• [Exercise text]:

Just the other day, I was helping my mom file some of her paperwork and stumbled across this essay that I, with the help of my lovely mother, wrote back in 2012. I was just 15 years old at the time, applying to a program called PSEO here in Minnesota. It’s a program where you could attend actual college classes as a high school student, allowing you to earn both college & high school credit at the same time.
Being the type of person that I am, I wanted to go all in or not go at all (I still struggle with this all or nothing mindset to this day, haha). Thus, since I knew I didn’t want to go to any community college around here, I decided to apply only to the University of Minnesota. I’m not trying to say that there is anything wrong with community college at all, I fully embrace it and think it’s so smart to go there first, if possible, to save money. I just didn’t want to go through the application process for each and every college when I knew I had my heart set out to be a Gopher.
The application process was without a doubt, rigorous & time-consuming. I’m still beyond thankful every time I think of this, for my eighth grade teacher who pulled my mom aside to inform her about this program and for my parents who encouraged me to try because Lord knows that as a 15 year old, I definitely believed I had other important priorities. One part of the application process was to write an essay from a list of topics that they provided. This was my essay:
Evaluate A Significant Experience And It’s Impact On You
At one point or another, every person will go through at least one significant experience that will impact their life. Whether the experience is positive or negative, their life will no longer be the same.
This past year was not a typical year for me. It was as if I woke up to someone else’s life. All that I kept hearing was: economic crisis, economic decline, housing market crashing, and foreclosures increasing. These words had no real impact on me until the day I realized that the crisis impacted my family as much as it did other families.
The future seemed uncertain for us. My dad lost his job, and my mom’s salon was barely surviving. Even though they tried to cut spending as much as possible, their entire savings were depleted. My parents tried to prepare me as they realized that the possibility of us keeping our home was very slim.
All that I knew to be normal was instantly stripped away. The daunting reality that there was not one thing that I could do to change the situation that we were in. Within moments, it seemed like bankruptcies, foreclosures, and divorces became a reality within my circle of family and friends. I watched helplessly as families were ripped apart because material possessions were no longer there. Happiness, joy, and peace of mind were instead replaced by anger, bitterness, and blame.
I understood that there will be situations that are out of my control, but what I could control was how I reacted to these situations. Many react to these situations by getting angry, upset, or even drown in self-pity. Instead, I decided to react to the situation by realizing that everything truly does happen for a reason.

• [Data provided]:
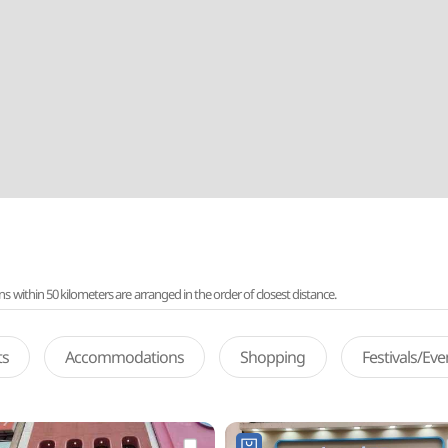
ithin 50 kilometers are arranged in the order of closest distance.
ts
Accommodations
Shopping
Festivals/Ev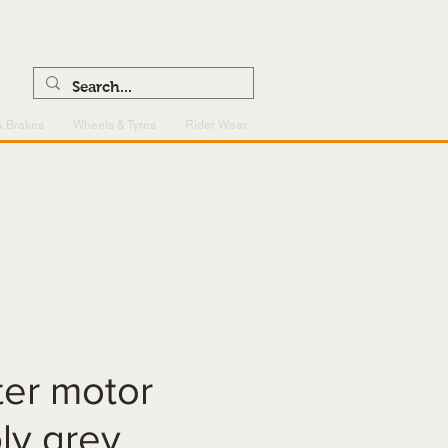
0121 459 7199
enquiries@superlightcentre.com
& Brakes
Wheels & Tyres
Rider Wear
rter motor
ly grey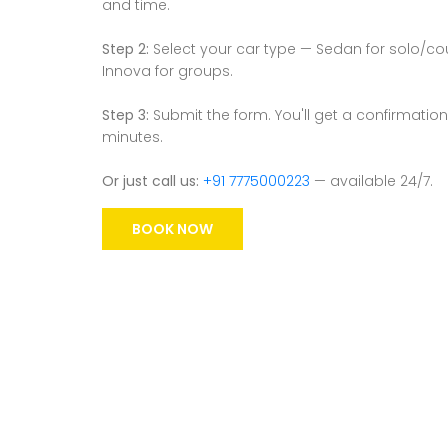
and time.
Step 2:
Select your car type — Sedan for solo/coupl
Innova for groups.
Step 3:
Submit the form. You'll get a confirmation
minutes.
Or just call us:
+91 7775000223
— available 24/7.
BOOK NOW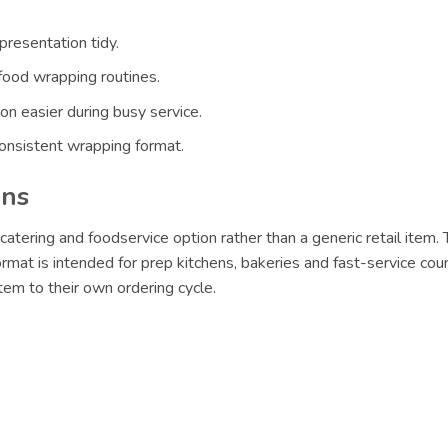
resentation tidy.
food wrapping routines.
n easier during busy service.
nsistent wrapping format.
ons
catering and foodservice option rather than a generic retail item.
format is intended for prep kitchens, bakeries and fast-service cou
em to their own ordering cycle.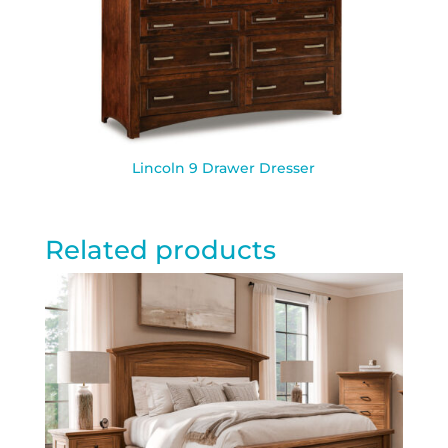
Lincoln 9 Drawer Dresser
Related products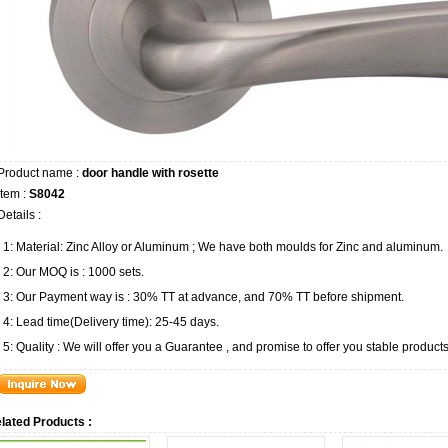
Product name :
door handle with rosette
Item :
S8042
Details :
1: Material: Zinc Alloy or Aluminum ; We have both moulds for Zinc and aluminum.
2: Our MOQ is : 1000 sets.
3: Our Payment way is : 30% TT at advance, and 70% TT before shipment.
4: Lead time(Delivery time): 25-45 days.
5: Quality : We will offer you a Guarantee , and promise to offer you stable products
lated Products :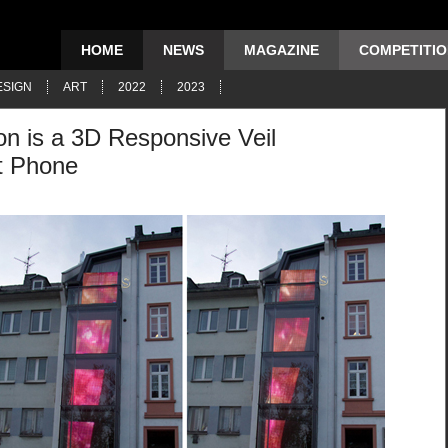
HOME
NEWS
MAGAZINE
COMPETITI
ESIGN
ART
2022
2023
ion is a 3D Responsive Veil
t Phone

• [Work instructions]: Can you write the next part of the PSEO essay post, starting right after "everything truly does happen for a reason"? The items were taken from a different source than the PSEO essay post.

• [Answer for the task]:
The two golden rules that my family live by during difficult times are: it’s only a bump in the road, and always try to see the glass as half-full instead of half-empty. As we pulled out of the hard times, I realized that through difficult times, we learned to be strong by leaning on one another’s strength. We encouraged each other to look into the future. We knew that situations can always be worse, and difficult times will pass. Our family survived because we understood that material things come and go, but family will always be there. What truly mattered was that we made it though because we wanted to remain a family.
This experience, as difficult as it was, ultimately had a positive impact on me. I discovered a new aspiration for my life. Focus on three things: Hope, Faith, and Love. I should always have a dream, a vision, or a goal, because it’s a map that shows a destination. This gives me Hope. Possibilities are endless and I believe that whatever I put my mind to, I will succeed. This comes from having Faith. I will strive to do everything out of compassion for others and remember that the simple acts of kindness can change a person’s entire outlook on life. This is because of Love.
This was the first time I’ve re-read this essay since I’ve written it. It’s mind-blowing to me how a piece of paper could stir up so many emotions. This essay allowed me, a naive 16-year old at the time, to attend the University of Minnesota, my dream school, back in the Fall of 2012. That opened up so many doors for me and brought with it countless incredible college experiences that I will forever hold so dearly in my heart.
Revisiting this essay again just made me think back to all of the challenges that my family went through that year. I think that oftentimes I try to tuck these memories away and almost force myself to forget (?) that it ever happened, because it just wasn’t an easy time in our lives. I reminisce now with complete gratitude. Grateful for my parents for instilling this positive mindset in me from such a young age, grateful for my family for the unconditional love, and honestly, grateful for the difficult times, because it made us stronger as a family.
As we prepare for the unforeseeable future ahead due to the coronavirus pandemic, coming across this essay also helped ground me as a reminder of what’s most important as we are presented with the uncertainty.
Throughout any of these hardships though, I always find myself having an even greater appreciation for family. I feel so incredibly blessed, and my heart is so full knowing the endless love & support we have for one another. When you get a chance friends, remember to hold your loved ones just a little tighter. I know I will.